IFN-γ ELISPOT assay responses to four peptides and two proteins in PBMCs of HLA-A*0201-positive TB patients. a The frequencies of four peptides (PPE68126–134, PPE68133–141, PPE68140–149, and PPE68148–156) and two proteins (ESAT-6 and CFP-10)-specific IFN-γ-secreting SFCs in 80 additional HLA-A*0201-positive TB patients were detected using ELISPOT assay and T-SPOT.TB assay, respectively. Each horizontal bar represents the median response for each peptide. The broken horizontal line represents the predefined cutoff point (5 SFCs/l × 105 PBMCs). Points above the broken horizontal line represent individuals with a positive response to a give peptide. b Percentages of HLA-A*0201-positive TB patients who responded to each peptide
Discussions
Mycobacterium tuberculosis infection is routinely being detected by TST against PPD, a crude extract from M. tuberculosis. This test has poor specificity, due to cross reaction with environmental mycobacteria and vaccination with BCG. New in vitro T cell-based interferon-γ release assays (IGRAs), which utilize M. tuberculosis-specific antigens, have been introduced into clinical diagnosis in recent years [22, 24]. At present, there are two available IGRAs: the QuantiFERON-TB Gold In-Tube test (QFT-GIT) and T-SPOT.TB test. T-SPOT.TB assay (ELISPOT-based IGRAs) contains a mixture of couples of epitopes derived from ESAT-6 and CFP-10, and determines the number of INF-γ-secreting cells with the use of an ELISPOT assay [16]. Although T-SPOT.TB improved the specificity for the diagnosis of TB, its sensitivity is insufficient [6, 17, 26]. Recent study indicated potentials for further improvement of this test [2]. Therefore, it has been of interest to search fine epitopes from other antigens and improve the diagnosis of TB.

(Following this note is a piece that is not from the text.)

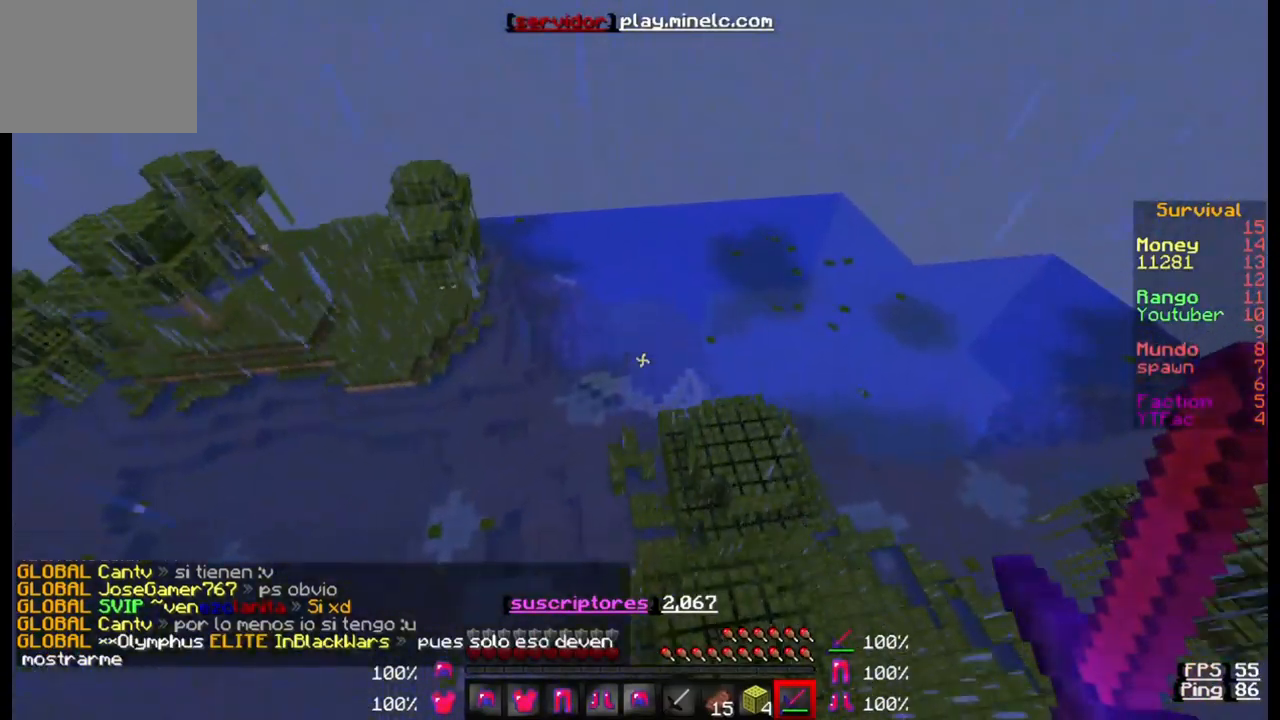
{"keys": ["w"], "events": []}
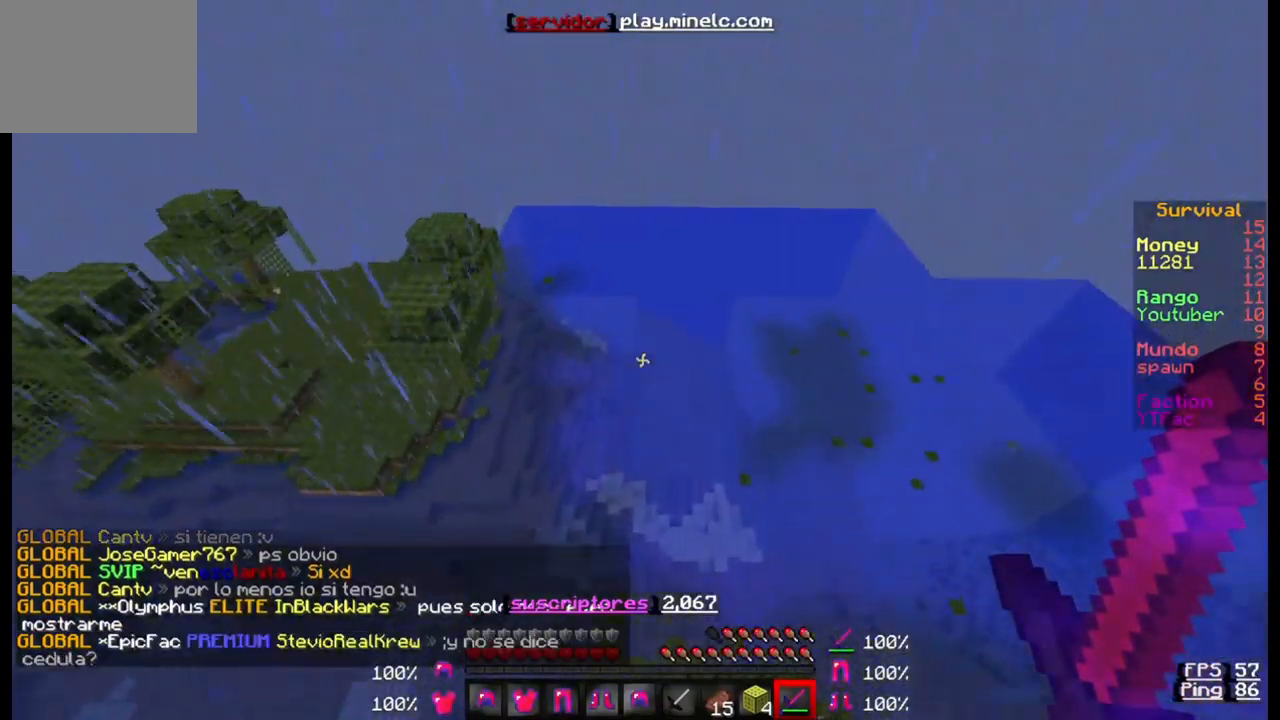
{"keys": ["a", "w"], "events": [[217, "a", "down"]]}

In the present study, we sought out to identify a few immunodominant PPE68-derived HLA-A*0201-restricted epitopes that have both high specificity and sensitivity in TB diagnosis. 13 of 14 PPE68-derived epitope candidates bound to HLA-A*0201 molecules with high affinity, and 12 peptides induced IFN-γ-secreting cells in HLA-A*0201 transgenic mice. However, two high-affinity peptides, PPE6837–45 and PPE6844–52, did not induce significant IFN-γ-secreting cell response in transgenic mice. Conversely, one low-affinity peptide, PPE6826–34, elicited significant IFN-γ release. The possible explanations may be (1) neither PPE6837–45 nor PPE6844–52 is cross-presented to CD8+ T cells as for other antigens [21], so they could not induce IFN-γ response; (2) both PPE6837–45 and PPE6844–52 have higher dissociation rates from HLA-A*0201 molecules than other high-affinity peptides. In contrast, PPE6826–34 might has low dissociation rates from HLA-A*0201 molecules. Indeed, many studies have indicated that there is no strict correlation between functional activity of peptides and their HLA binding efficiency [1, 28]. High-affinity peptides did not always induce immune response [9, 13], whereas low-affinity peptides triggered CD8+ T cell response [29].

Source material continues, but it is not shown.